Keluarga korban sampai saat ini masih menunggu itikad baik para pelaku untuk menyampaikan permohonan maaf yang selayaknya mesti disampaikan pada korban dan keluarga korban.
Sebelumnya Federasi Serikat Guru Indonesia (FSGI) mendorong Dinas Pendidikan (Disdik) Provinsi Bengkulu untuk memberikan perlindungan bagi K, seorang siswi kelas 12 di Kota Bengkulu, yang menderita penyakit autoimun dan menjadi korban perundungan.
"Perundungan atau bullying yang diterima anak korban berupa kekerasan verbal, sehingga mengakibatkan anak korban takut saat pergi ke sekolah," kata Sekretaris Jenderal (Sekjen) FSGI Heru Purnomo.

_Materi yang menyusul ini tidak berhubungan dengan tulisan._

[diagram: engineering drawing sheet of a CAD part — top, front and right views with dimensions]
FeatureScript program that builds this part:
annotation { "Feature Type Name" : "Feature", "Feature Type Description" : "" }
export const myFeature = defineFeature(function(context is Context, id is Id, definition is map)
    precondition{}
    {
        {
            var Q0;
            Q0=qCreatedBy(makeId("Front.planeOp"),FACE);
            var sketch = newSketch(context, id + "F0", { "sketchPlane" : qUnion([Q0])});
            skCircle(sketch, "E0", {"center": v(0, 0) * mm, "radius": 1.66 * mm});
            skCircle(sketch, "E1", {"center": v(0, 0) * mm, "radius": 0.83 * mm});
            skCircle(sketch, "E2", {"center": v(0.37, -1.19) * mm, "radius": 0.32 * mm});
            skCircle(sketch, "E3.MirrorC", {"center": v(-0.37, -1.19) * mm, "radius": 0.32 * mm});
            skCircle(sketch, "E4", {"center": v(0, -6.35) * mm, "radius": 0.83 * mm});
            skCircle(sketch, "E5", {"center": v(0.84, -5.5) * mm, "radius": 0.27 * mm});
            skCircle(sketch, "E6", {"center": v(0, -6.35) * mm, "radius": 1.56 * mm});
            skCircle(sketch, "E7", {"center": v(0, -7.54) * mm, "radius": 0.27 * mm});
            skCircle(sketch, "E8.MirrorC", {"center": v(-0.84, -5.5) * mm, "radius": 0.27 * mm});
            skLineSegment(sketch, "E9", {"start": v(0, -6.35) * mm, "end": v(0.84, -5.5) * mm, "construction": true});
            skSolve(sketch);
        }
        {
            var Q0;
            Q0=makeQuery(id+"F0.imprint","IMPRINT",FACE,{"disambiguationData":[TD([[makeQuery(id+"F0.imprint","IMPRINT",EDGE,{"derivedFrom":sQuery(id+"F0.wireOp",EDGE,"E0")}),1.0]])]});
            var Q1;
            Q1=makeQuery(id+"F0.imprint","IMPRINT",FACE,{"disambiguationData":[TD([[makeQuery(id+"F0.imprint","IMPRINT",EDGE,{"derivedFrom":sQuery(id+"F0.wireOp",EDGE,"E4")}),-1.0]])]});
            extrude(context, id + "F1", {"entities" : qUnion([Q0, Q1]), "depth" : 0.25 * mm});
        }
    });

Heru mengatakan perilaku perundungan yang diterima anak korban juga menyebabkan kesehatan sang anak menurun, serta kerap menyebabkan penyakit autoimun yang diderita sejak 2017 lalu menjadi kambuh.
"Perundungan diduga kuat dilakukan oleh oknum guru serta rekan-rekan sekelas korban," katanya.
Dia menegaskan FSGI juga mendorong Disdik Bengkulu untuk dapat mengambil tindakan berupa sanksi yang lebih konkret terkait hal tersebut meskipun sebelumnya telah dilakukan pembinaan kepada guru yang bersangkutan.